By 1982 Tom Stoppard was seen as Britain's foremost greatest living playwright with his work being played on both sides of the Atlantic to commercial and critical success. His critics, though, would talk about how all his work was cerebral, penetrating the brain but rarely stabbing at the heart. In the play he wrote that year, The Real Thing, he takes us into the life of Henry, an eminently successful playwright more known for his wit and dazzling bon mots than any psychology insight. Had Stoppard gone full-on biographical?
It's a work dense in richness, like great novels or indispensable tracks, impossible to fully get to grips with on first exposure. Henry may be a snob in his belief in the power of art, in the written word to conjure much more than simply etchings on the page, but at the same time he lays down a mantra for all of us who write in any capacity to aim higher, explore further. He is a man on the hunt for the real thing, whether in the art he creates or the love he obtains. He may be prone to agonising over his choices for Desert Island Discs, worried that his love for pop tracks is not high-brow enough, but he views life with an innocence maybe not expected of a man of letters.
For him, love is an ideal, jealousy an abstract term as he sees competitors from an intellectually lofty height. He leaves his first wife Charlotte (a portrait of marital frustration in the first act and then flirty seduction in the second in Rebecca Johnson's nuanced hands) for actress Annie, a woman who gives him the opportunity to love absolute. Yet love, like art is never that simple, pragmatism, as well as glass ceilings, are as important as each other if you want to win the game. The women are always well aware of this, it's a journey Henry has to learn through the course of the work.
That would be enough for any play but Stoppard goes further, constantly keeping us guessing as to what's real here and what isn't. It starts with a scene from one of Henry's plays, House of Cards, and then constantly links the world of the stage to what is going on behind closed doors. Is Annie having an affair with her co-star in Glasgow or are we simply watching rehearsals for Tis Pity She's A Whore? Are we watching a scene for a play that Henry has ghostwritten or witnessing a real discussion on a train? In Cards, Henry's main character is an architect and the play's architecture is constructed to perfection. Stoppard's dazzling way with plays has rarely been seen to better effect.

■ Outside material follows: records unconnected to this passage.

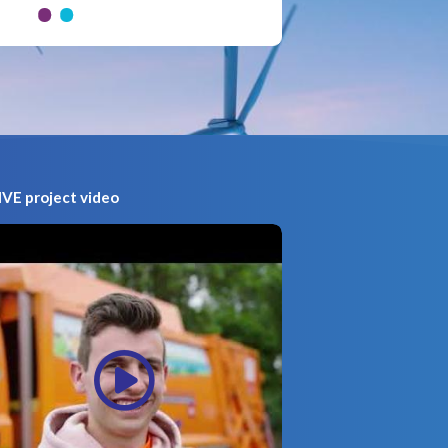
VE project video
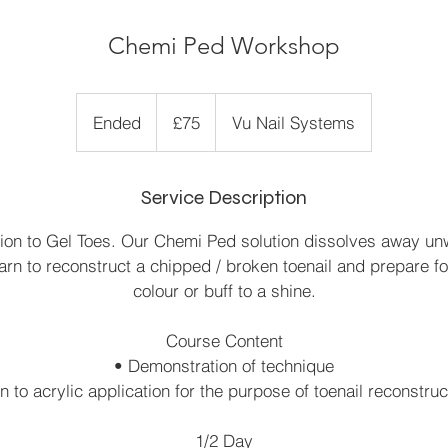
Chemi Ped Workshop
75
British
Ended
E
£75
Vu Nail Systems
pounds
n
d
Service Description
e
d
tion to Gel Toes. Our Chemi Ped solution dissolves away un
earn to reconstruct a chipped / broken toenail and prepare fo
colour or buff to a shine.
Course Content
• Demonstration of technique
n to acrylic application for the purpose of toenail reconstru
1/2 Day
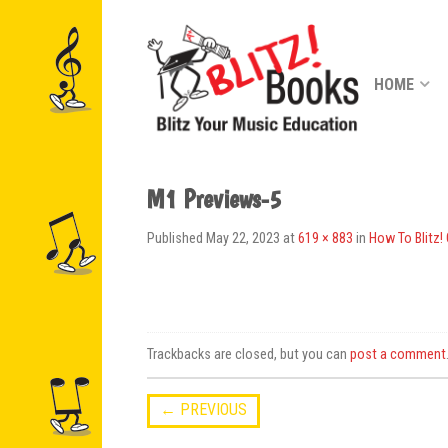
HOME
M1 Previews-5
Published
May 22, 2023
at
619 × 883
in
How To Blitz!
Trackbacks are closed, but you can
post a comment
←
PREVIOUS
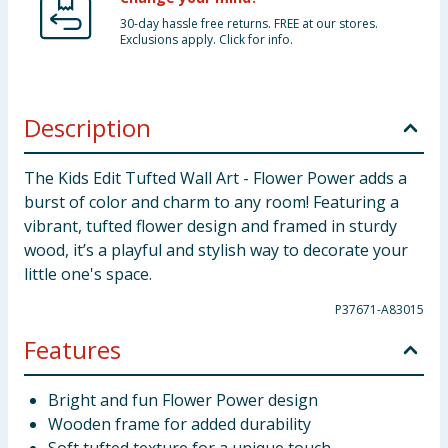
30-day hassle free returns. FREE at our stores.
Exclusions apply. Click for info.
Description
The Kids Edit Tufted Wall Art - Flower Power adds a
burst of color and charm to any room! Featuring a
vibrant, tufted flower design and framed in sturdy
wood, it’s a playful and stylish way to decorate your
little one's space.
P37671-A83015
Features
Bright and fun Flower Power design
Wooden frame for added durability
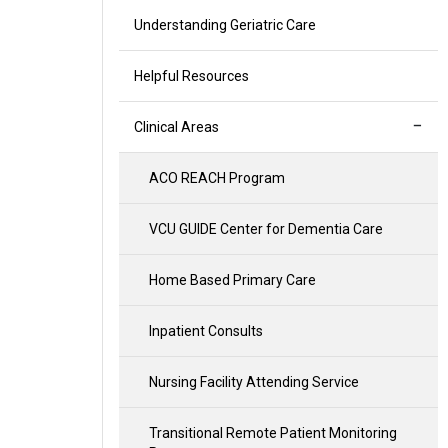
Understanding Geriatric Care
Helpful Resources
Clinical Areas
ACO REACH Program
VCU GUIDE Center for Dementia Care
Home Based Primary Care
Inpatient Consults
Nursing Facility Attending Service
Transitional Remote Patient Monitoring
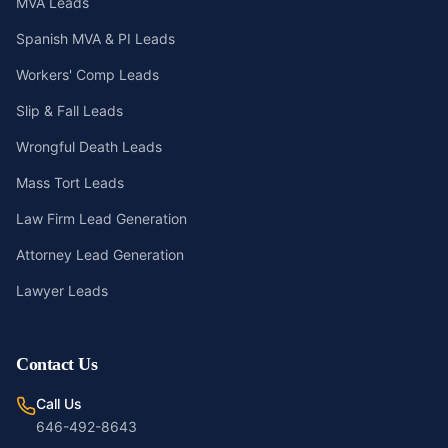
MVA Leads
Spanish MVA & PI Leads
Workers' Comp Leads
Slip & Fall Leads
Wrongful Death Leads
Mass Tort Leads
Law Firm Lead Generation
Attorney Lead Generation
Lawyer Leads
Contact Us
Call Us
646-492-8643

Director Stephen Unwin's work is efficient rather than revealing, while designer Jonathan Fensom delivers a set with the same clinical efficiency that Henry gets accused of, a home with all the personality of a hotel room. If Laurence Fox struggles to convince as a razor-sharp intellectual he does better once feeling is stirred into the pot in the second half. It's Flora Spencer-Longhurst though who walks away with the acting honors, her Annie is a seductive mix of playful sexuality, political idealism, and a woman always prepared to go to bat for what she wants.
Stoppard pulls off one final twist at the conclusion about her character but she shrugs this off with a dip to the face of an obnoxious talentless hanger-on and a shrug of the shoulder out of her dress. Its feminism is worth another cheer for Stoppard's great work.
The Real Thing runs at Theatre Royal Bath until 30 September then tours.